# Fridge knackered in the Vendee!



## DrVan (Feb 25, 2008)

Hi,
Our Electrolux fridge gas started giving off a nasty amonia smell from the vent and it is collecting in the van. It is probably as old as our 1989 Hymer.

We have turned it off but could do with having it looked at as we are here for 9 more days. 

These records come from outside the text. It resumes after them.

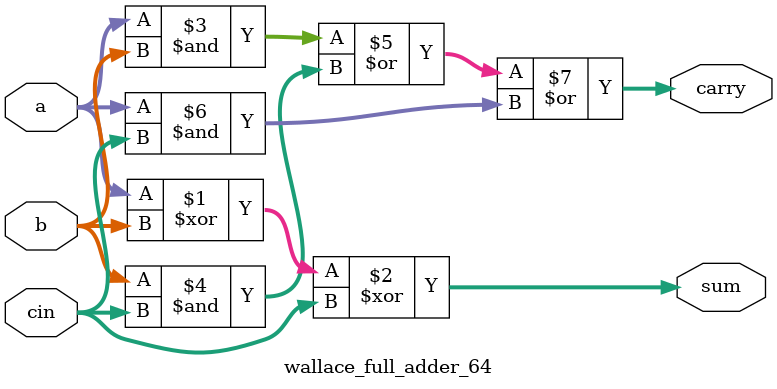
<source format=sv>
module adaptive_quant(
    input  [31:0] f,
    input  [7:0]  bits,
    output reg [31:0] q
);
    reg [31:0] scale;
    wire [63:0] wallace_product;
    reg        is_positive;
    reg        is_overflow_pos;
    reg        is_overflow_neg;
    reg [32:0] temp_high;
    reg [32:0] neg_mask;

    wallace_multiplier_32x32 u_wallace_multiplier_32x32 (
        .multiplicand(f),
        .multiplier(scale),
        .product(wallace_product)
    );

    always @(*) begin
        scale = 32'b1 << bits;

        is_positive    = (f[31] == 1'b0);
        temp_high      = wallace_product[63:31];
        neg_mask       = {33{1'b1}};
        is_overflow_pos = is_positive && (temp_high != 33'b0);
        is_overflow_neg = ~is_positive && (temp_high != neg_mask);

        if (is_overflow_pos) begin
            q = 32'h7FFFFFFF;
        end else if (is_overflow_neg) begin
            q = 32'h80000000;
        end else begin
            q = wallace_product[31:0];
        end
    end
endmodule

module wallace_multiplier_32x32 (
    input  [31:0] multiplicand,
    input  [31:0] multiplier,
    output [63:0] product
);
    wire [63:0] partial_products [31:0];
    genvar i;

    // Generate partial products
    generate
        for (i = 0; i < 32; i = i + 1) begin : gen_partial_products
            assign partial_products[i] = multiplier[i] ? (multiplicand << i) : 64'b0;
        end
    endgenerate

    // Wallace tree reduction
    wire [63:0] stage1_sum [15:0], stage1_carry [15:0];
    wire [63:0] stage2_sum [7:0],  stage2_carry [7:0];
    wire [63:0] stage3_sum [3:0],  stage3_carry [3:0];
    wire [63:0] stage4_sum [1:0],  stage4_carry [1:0];
    wire [63:0] stage5_sum, stage5_carry;

    // First stage: reduce 32 partial products to 16
    generate
        for (i = 0; i < 16; i = i + 1) begin : stage1
            wallace_full_adder_64 fa1 (
                .a(partial_products[i*2]),
                .b(partial_products[i*2+1]),
                .cin(64'b0),
                .sum(stage1_sum[i]),
                .carry(stage1_carry[i])
            );
        end
    endgenerate

    // Second stage: reduce 16 to 8
    generate
        for (i = 0; i < 8; i = i + 1) begin : stage2
            wallace_full_adder_64 fa2 (
                .a(stage1_sum[i*2]),
                .b(stage1_sum[i*2+1]),
                .cin(stage1_carry[i*2]),
                .sum(stage2_sum[i]),
                .carry(stage2_carry[i])
            );
        end
    endgenerate

    // Third stage: reduce 8 to 4
    generate
        for (i = 0; i < 4; i = i + 1) begin : stage3
            wallace_full_adder_64 fa3 (
                .a(stage2_sum[i*2]),
                .b(stage2_sum[i*2+1]),
                .cin(stage2_carry[i*2]),
                .sum(stage3_sum[i]),
                .carry(stage3_carry[i])
            );
        end
    endgenerate

    // Fourth stage: reduce 4 to 2
    generate
        for (i = 0; i < 2; i = i + 1) begin : stage4
            wallace_full_adder_64 fa4 (
                .a(stage3_sum[i*2]),
                .b(stage3_sum[i*2+1]),
                .cin(stage3_carry[i*2]),
                .sum(stage4_sum[i]),
                .carry(stage4_carry[i])
            );
        end
    endgenerate

    // Fifth stage: reduce 2 to 1 (final sum and carry)
    wallace_full_adder_64 fa5 (
        .a(stage4_sum[0]),
        .b(stage4_sum[1]),
        .cin(stage4_carry[0]),
        .sum(stage5_sum),
        .carry(stage5_carry)
    );

    // Final product: sum + carry shifted left by 1
    assign product = stage5_sum + (stage5_carry << 1);

endmodule

module wallace_full_adder_64 (
    input  [63:0] a,
    input  [63:0] b,
    input  [63:0] cin,
    output [63:0] sum,
    output [63:0] carry
);
    assign sum   = a ^ b ^ cin;
    assign carry = (a & b) | (b & cin) | (a & cin);
endmodule
</source>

Please could anyone suggest somewhere round St Gillies Croix de Vie/Aizenay area that might look at it. We would be very grateful.

Thank you.


----------



## Sandy_Saunders (Nov 17, 2008)

There is a Burstner dealer near La Roche sur Yon. As a fridge is a generic thing they may be able to do it for you.

Mobiloisir 
Parc d'Activité Landette 
85190 Venansault

phone: +330251059707

Venansault is west of La Roche on the D42, not too far from you.

Sandy

Edit; I took this from the Burstner website and have never used or even been to this place, so it may be best to phone first. Many businesses close down for August in France.


----------



## emjaiuk (Jun 3, 2005)

I'm afraid that if they tell you the fridge is u/s they're probably right. I had this on an old fridge, it's probably the cooling pipes corroded over the years and leaking! We had a quote for a new cooling that was nearly as much as a new fridge. Would an elrctric coolbox get you home?

Malcolm


----------



## DrVan (Feb 25, 2008)

*Fridge*

Thanks for advice, we found the garage, and we managed to work out the fridge needs reeplacing.. Very helpful garage, their English and our French were just about enough. Impressive accessory range, though no bargains. We are now looking for a fridge!


----------